EXERCISE DIRECTIONS = Locate the string "landscape" throughout the material and copy every line in which it occurs.
----- RECORDS
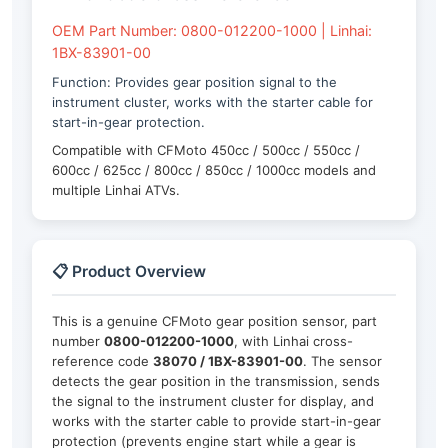
OEM Part Number: 0800-012200-1000 | Linhai:
1BX-83901-00
Function: Provides gear position signal to the
instrument cluster, works with the starter cable for
start-in-gear protection.
Compatible with CFMoto 450cc / 500cc / 550cc /
600cc / 625cc / 800cc / 850cc / 1000cc models and
multiple Linhai ATVs.
📋 Product Overview
This is a genuine CFMoto gear position sensor, part
number
0800-012200-1000
, with Linhai cross-
reference code
38070 / 1BX-83901-00
. The sensor
detects the gear position in the transmission, sends
the signal to the instrument cluster for display, and
works with the starter cable to provide start-in-gear
protection (prevents engine start while a gear is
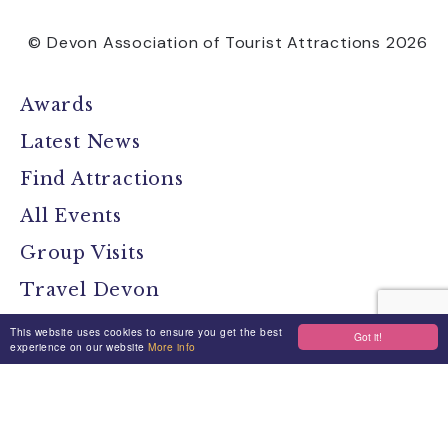
© Devon Association of Tourist Attractions 2026
Awards
Latest News
Find Attractions
All Events
Group Visits
Travel Devon
Devon Location Guide
This website uses cookies to ensure you get the best
Got it!
experience on our website
More info
Devon Brochure
Contact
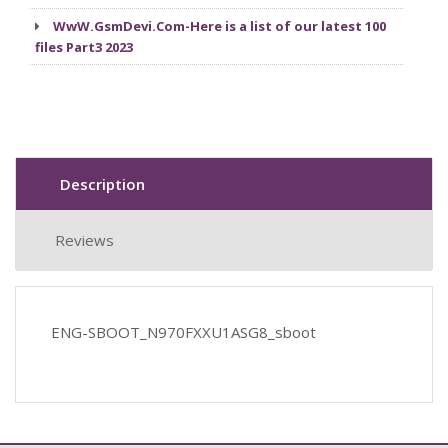
WwW.GsmDevi.Com-Here is a list of our latest 100
files Part3 2023
Description
Reviews
ENG-SBOOT_N970FXXU1ASG8_sboot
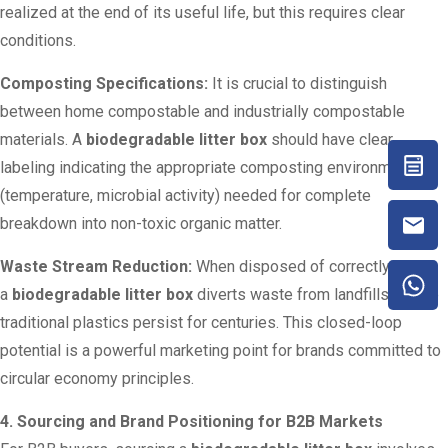
realized at the end of its useful life, but this requires clear
conditions.
Composting Specifications:
It is crucial to distinguish
between home compostable and industrially compostable
materials. A
biodegradable litter box
should have clear
labeling indicating the appropriate composting environment
(temperature, microbial activity) needed for complete
breakdown into non-toxic organic matter.
Waste Stream Reduction:
When disposed of correctly,
a
biodegradable litter box
diverts waste from landfills, where
traditional plastics persist for centuries. This closed-loop
potential is a powerful marketing point for brands committed to
circular economy principles.
4. Sourcing and Brand Positioning for B2B Markets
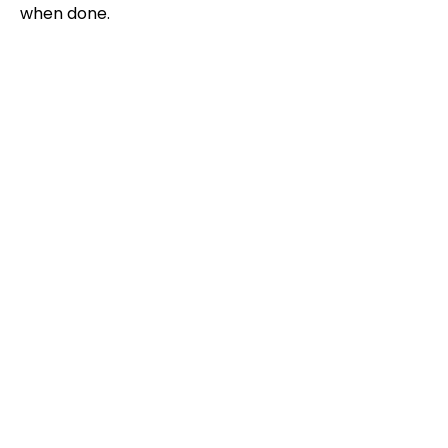
when done.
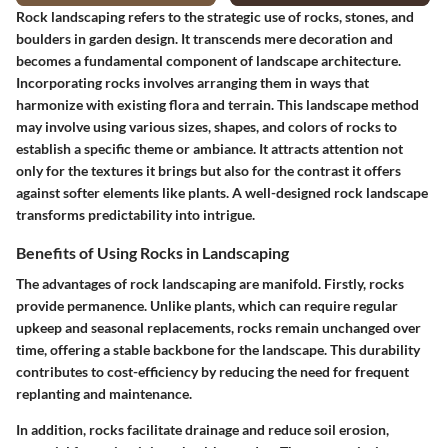
Rock landscaping refers to the strategic use of rocks, stones, and
boulders in garden design. It transcends mere decoration and
becomes a fundamental component of landscape architecture.
Incorporating rocks involves arranging them in ways that
harmonize with existing flora and terrain. This landscape method
may involve using various sizes, shapes, and colors of rocks to
establish a specific theme or ambiance. It attracts attention not
only for the textures it brings but also for the contrast it offers
against softer elements like plants. A well-designed rock landscape
transforms predictability into intrigue.
Benefits of Using Rocks in Landscaping
The advantages of rock landscaping are manifold. Firstly, rocks
provide permanence. Unlike plants, which can require regular
upkeep and seasonal replacements, rocks remain unchanged over
time, offering a stable backbone for the landscape. This durability
contributes to cost-efficiency by reducing the need for frequent
replanting and maintenance.
In addition, rocks facilitate drainage and reduce soil erosion,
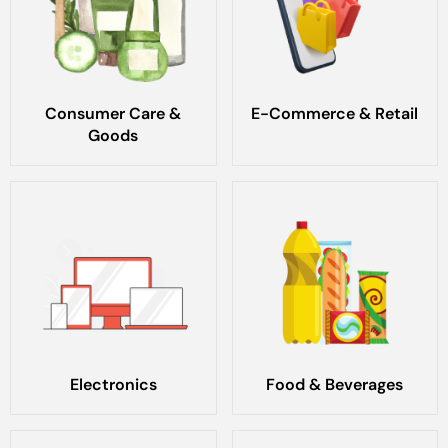
Consumer Care &
E-Commerce & Retail
Goods
Electronics
Food & Beverages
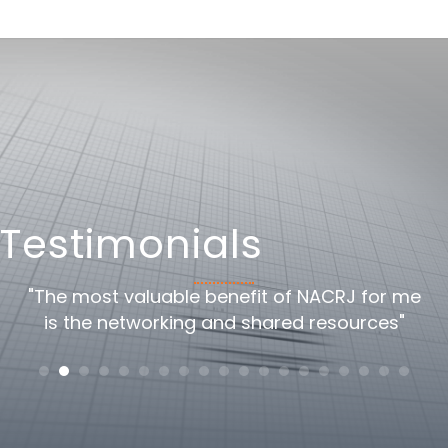
Testimonials
oss
"The most valuable benefit of NACRJ for me
"
is the networking and shared resources"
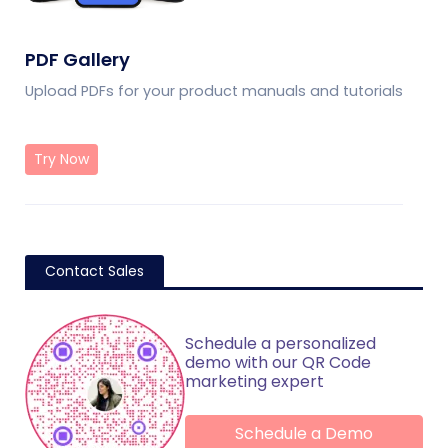
PDF Gallery
Upload PDFs for your product manuals and tutorials
Try Now
Contact Sales
Schedule a personalized
demo with our QR Code
marketing expert
Schedule a Demo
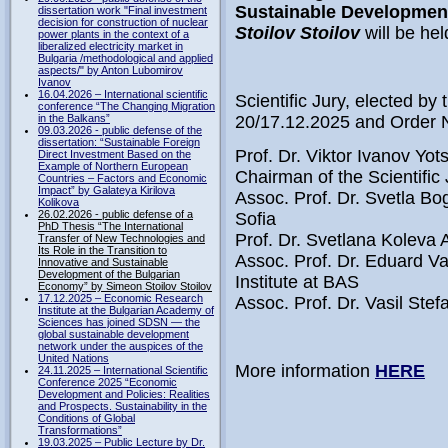
Sustainable Developmen
dissertation work "Final investment
decision for construction of nuclear
Stoilov Stoilov
will be hel
power plants in the context of a
liberalized electricity market in
Bulgaria /methodological and applied
aspects/" by Anton Lubomirov
Ivanov
16.04.2026 – International scientific
Scientific Jury, elected by 
conference “The Changing Migration
in the Balkans”
20/17.12.2025 and Order 
09.03.2026 - public defense of the
dissertation: “Sustainable Foreign
Prof. Dr. Viktor Ivanov Yo
Direct Investment Based on the
Example of Northern European
Chairman of the Scientific 
Countries – Factors and Economic
Impact” by Galateya Kirilova
Assoc. Prof. Dr. Svetla
Kolikova
26.02.2026 - public defense of a
Sofia
PhD Thesis “The International
Prof. Dr. Svetlana Koleva
Transfer of New Technologies and
Its Role in the Transition to
Assoc. Prof. Dr. Eduard V
Innovative and Sustainable
Development of the Bulgarian
Institute at BAS
Economy” by Simeon Stoilov Stoilov
17.12.2025 – Economic Research
Assoc. Prof. Dr. Vasil St
Institute at the Bulgarian Academy of
Sciences has joined SDSN — the
global sustainable development
network under the auspices of the
United Nations
More information
HERE
24.11.2025 – International Scientific
Conference 2025 “Economic
Development and Policies: Realities
and Prospects. Sustainability in the
Conditions of Global
Transformations”
19.03.2025 – Public Lecture by Dr.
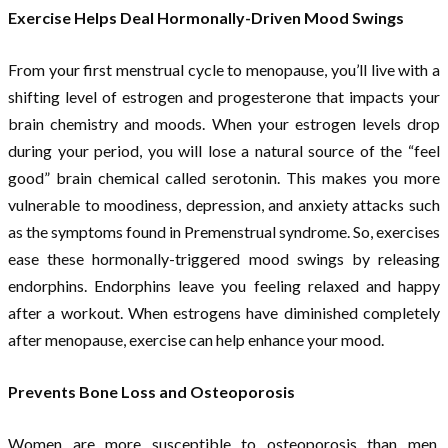
Exercise Helps Deal Hormonally-Driven Mood Swings
From your first menstrual cycle to menopause, you’ll live with a
shifting level of estrogen and progesterone that impacts your
brain chemistry and moods. When your estrogen levels drop
during your period, you will lose a natural source of the “feel
good” brain chemical called serotonin. This makes you more
vulnerable to moodiness, depression, and anxiety attacks such
as the symptoms found in Premenstrual syndrome. So, exercises
ease these hormonally-triggered mood swings by releasing
endorphins. Endorphins leave you feeling relaxed and happy
after a workout. When estrogens have diminished completely
after menopause, exercise can help enhance your mood.
Prevents Bone Loss and Osteoporosis
Women are more susceptible to osteoporosis than men.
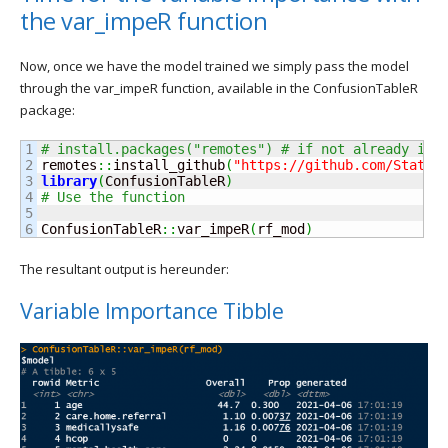
the var_impeR function
Now, once we have the model trained we simply pass the model
through the var_impeR function, available in the ConfusionTableR
package:
1

# install.packages("remotes") # if not already ins
2

remotes
::
install_github
(
"https://github.com/StatsG
3

library
(
ConfusionTableR
)
4

# Use the function
5

ConfusionTableR
::
var_impeR
(
rf_mod
)
The resultant output is hereunder:
Variable Importance Tibble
----------
WRITTEN RESPONSE =
becomes a fundamental component of landscape architecture.
harmonize with existing flora and terrain. This landscape method
against softer elements like plants. A well-designed rock landscape
time, offering a stable backbone for the landscape. This durability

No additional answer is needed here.